**Written problem**
Please take the part of the entries that opens with the line containing "Time on the clock? like 2.13" and closes with the line containing "reads: 1.12", and write it out again with "reads" changed to "shows" and nothing else altered.

**Record set**
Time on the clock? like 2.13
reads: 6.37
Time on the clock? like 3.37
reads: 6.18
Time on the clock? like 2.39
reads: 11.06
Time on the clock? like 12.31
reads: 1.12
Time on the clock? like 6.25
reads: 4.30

--

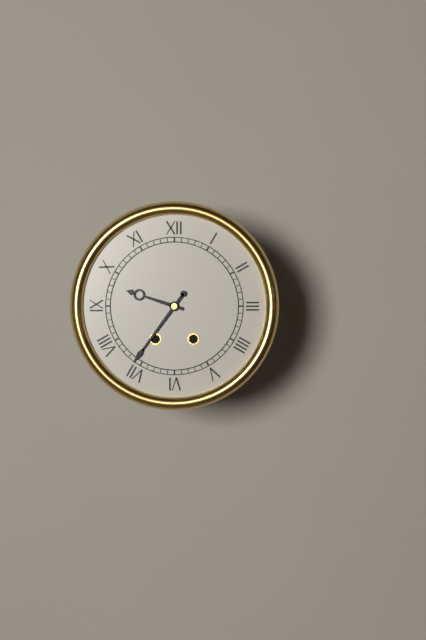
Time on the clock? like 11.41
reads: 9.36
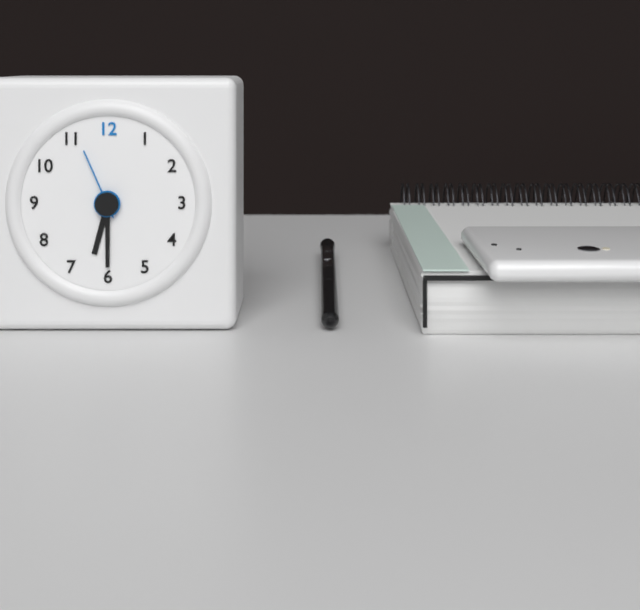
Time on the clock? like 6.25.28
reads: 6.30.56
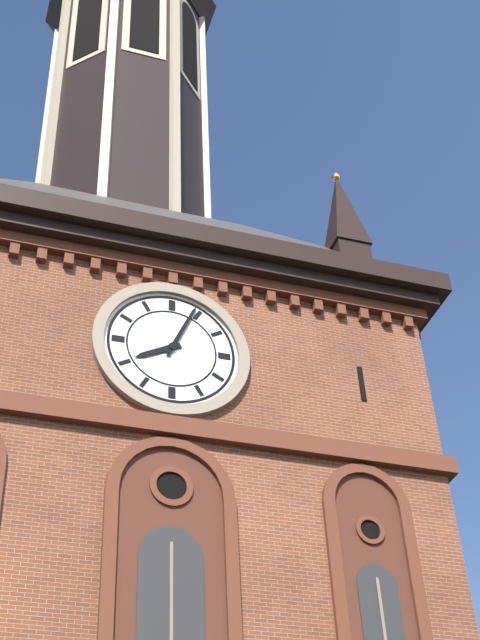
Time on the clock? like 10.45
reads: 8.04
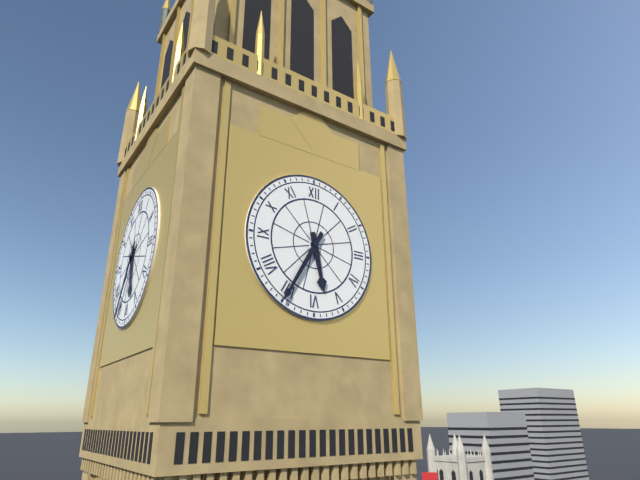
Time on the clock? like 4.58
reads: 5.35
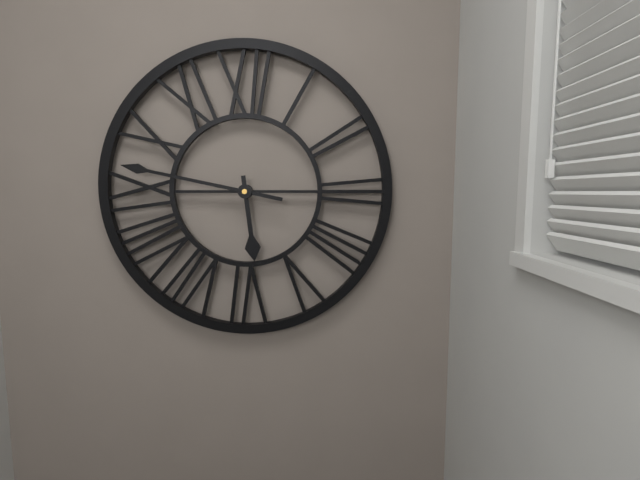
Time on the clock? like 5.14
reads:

**In response**
Time on the clock? like 2.13
shows: 6.37
Time on the clock? like 3.37
shows: 6.18
Time on the clock? like 2.39
shows: 11.06
Time on the clock? like 12.31
shows: 1.12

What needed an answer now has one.